> _What is being asked_
From the records below, copy each line that has the word "down" in it.

> _Material to process_
◇ ◇ ◇

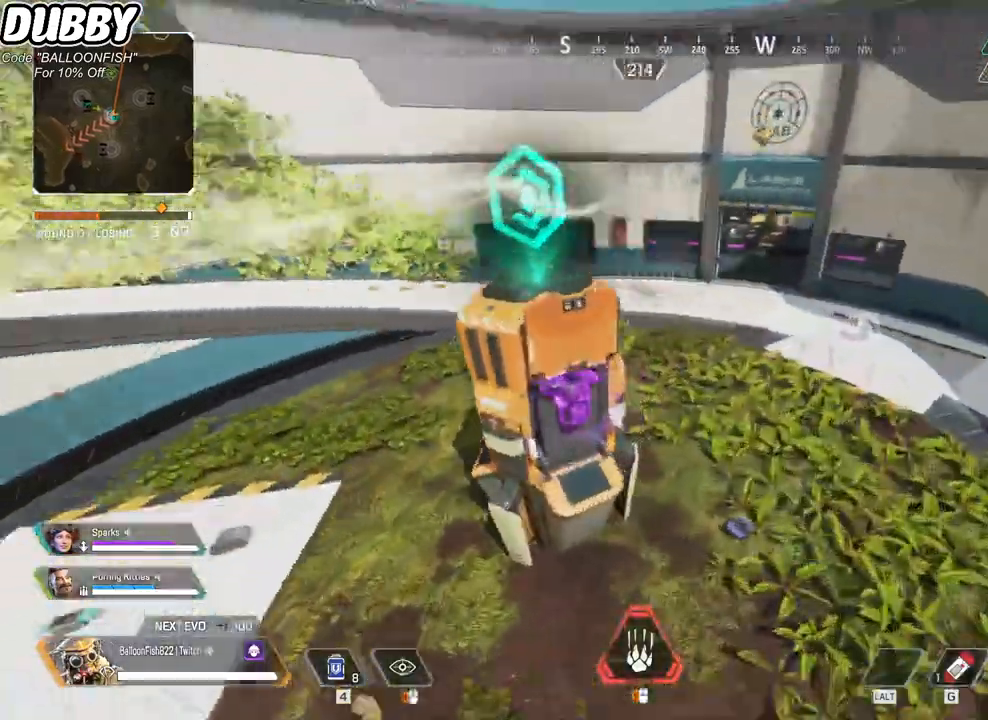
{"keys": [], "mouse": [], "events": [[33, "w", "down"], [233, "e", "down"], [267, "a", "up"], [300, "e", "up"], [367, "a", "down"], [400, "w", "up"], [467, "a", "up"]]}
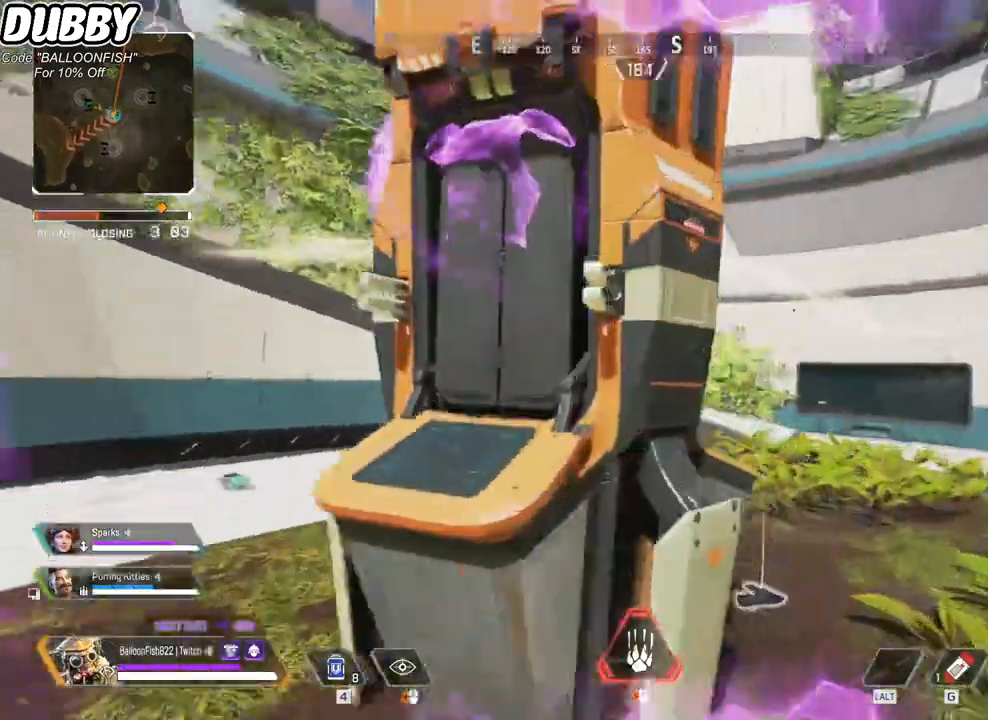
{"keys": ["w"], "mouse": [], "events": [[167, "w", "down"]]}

◇ ◇ ◇

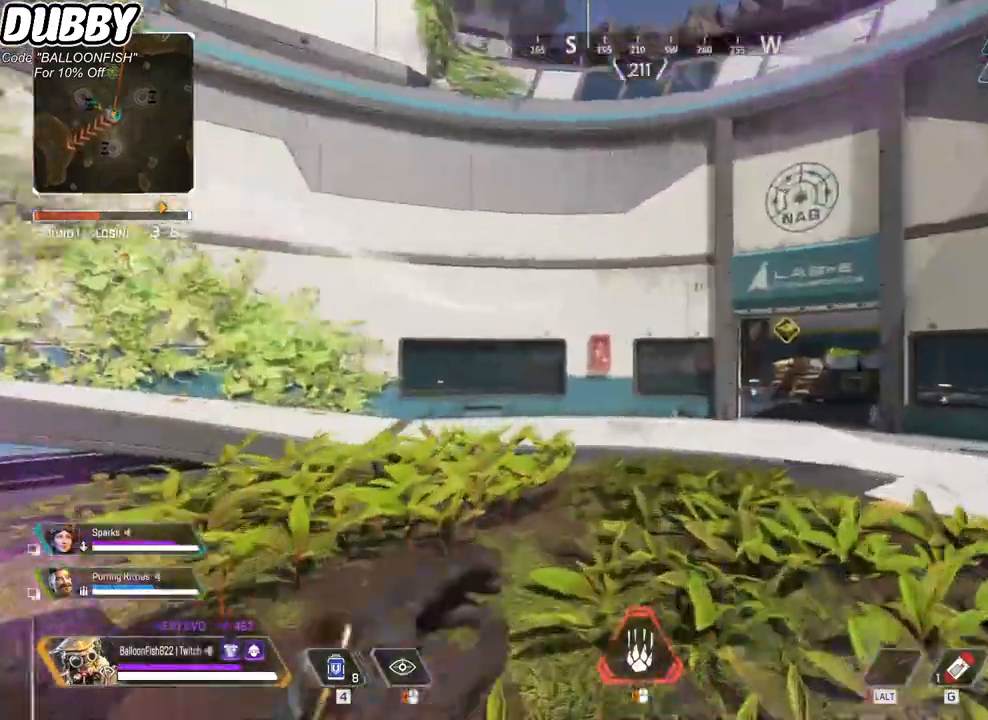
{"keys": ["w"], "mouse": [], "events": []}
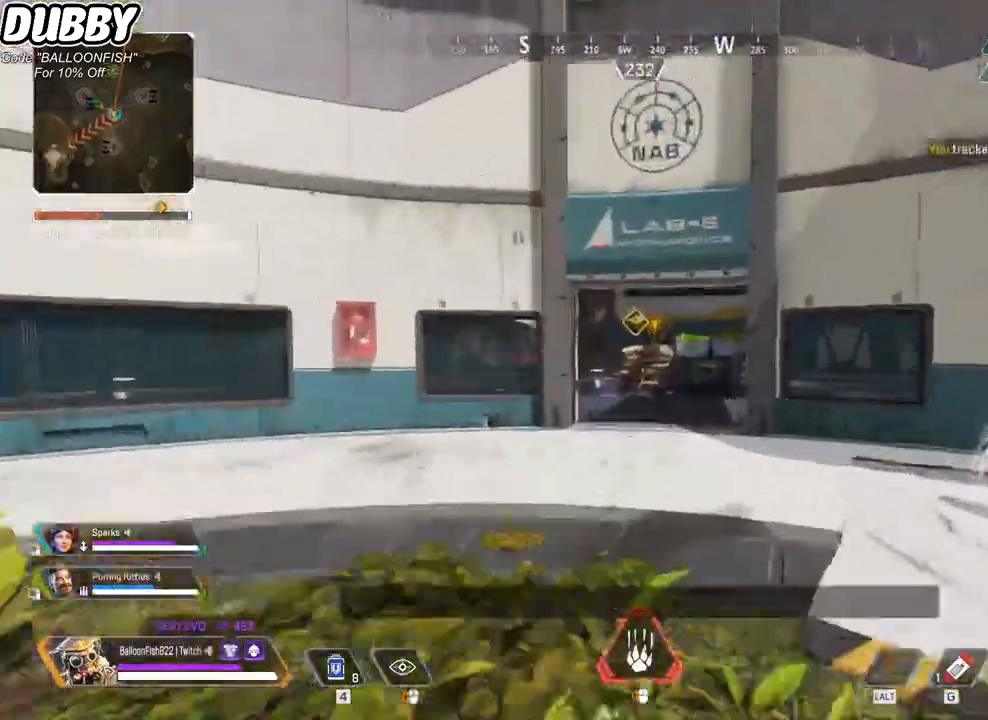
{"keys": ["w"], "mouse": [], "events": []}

◇ ◇ ◇

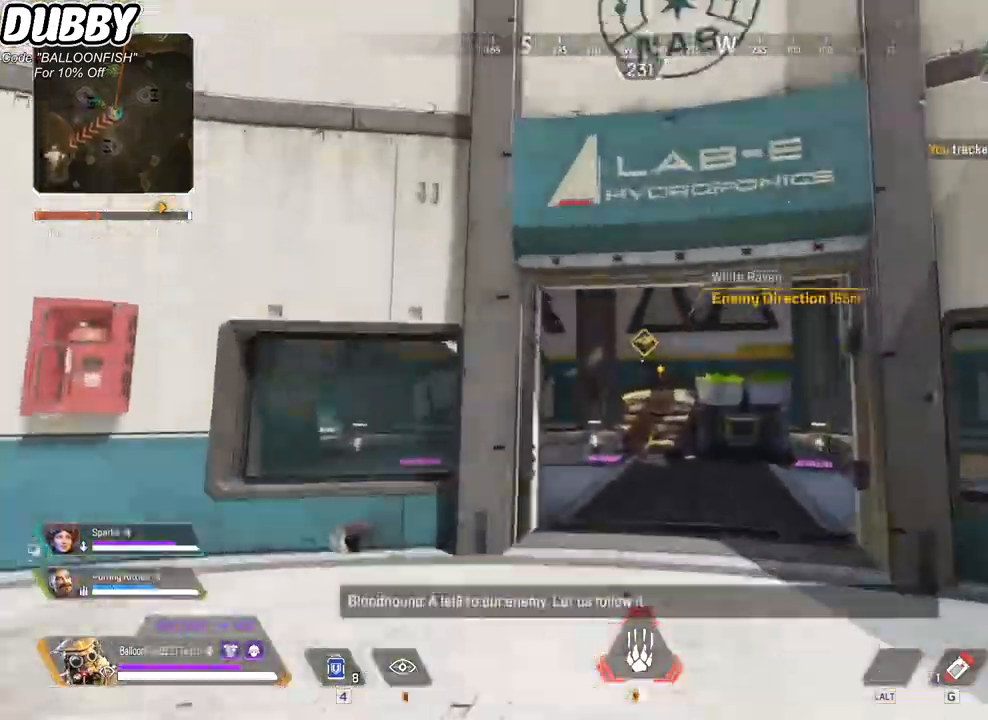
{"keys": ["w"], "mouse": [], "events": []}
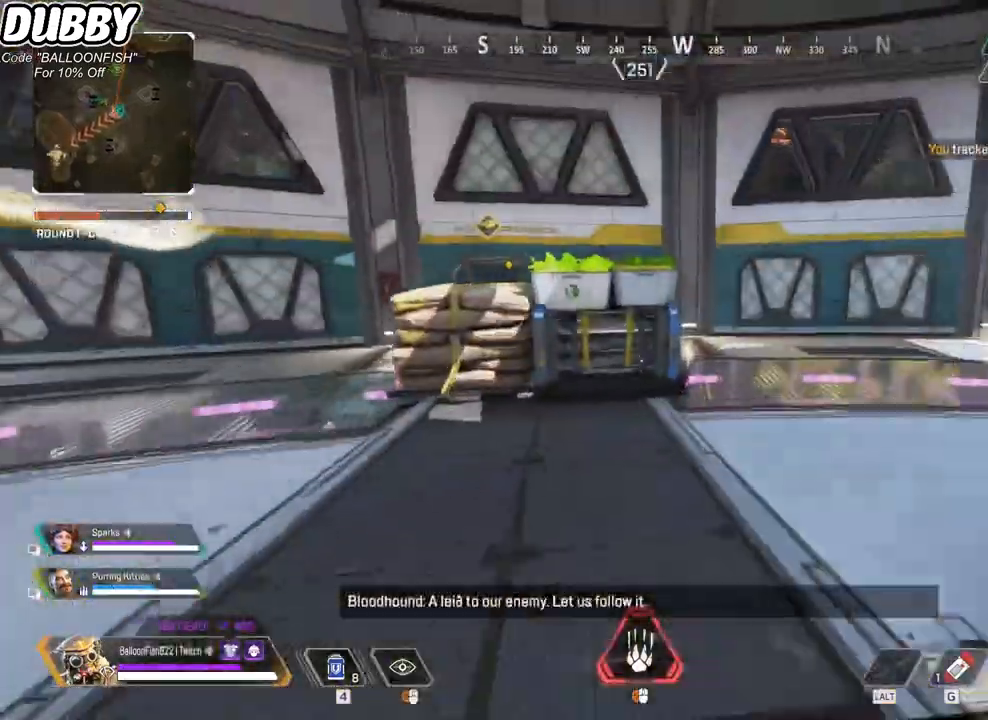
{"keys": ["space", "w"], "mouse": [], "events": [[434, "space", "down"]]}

◇ ◇ ◇

> _The completed task_
{"keys": [], "mouse": [], "events": [[33, "w", "down"], [233, "e", "down"], [267, "a", "up"], [300, "e", "up"], [367, "a", "down"], [400, "w", "up"], [467, "a", "up"]]}
{"keys": ["w"], "mouse": [], "events": [[167, "w", "down"]]}
{"keys": ["space", "w"], "mouse": [], "events": [[434, "space", "down"]]}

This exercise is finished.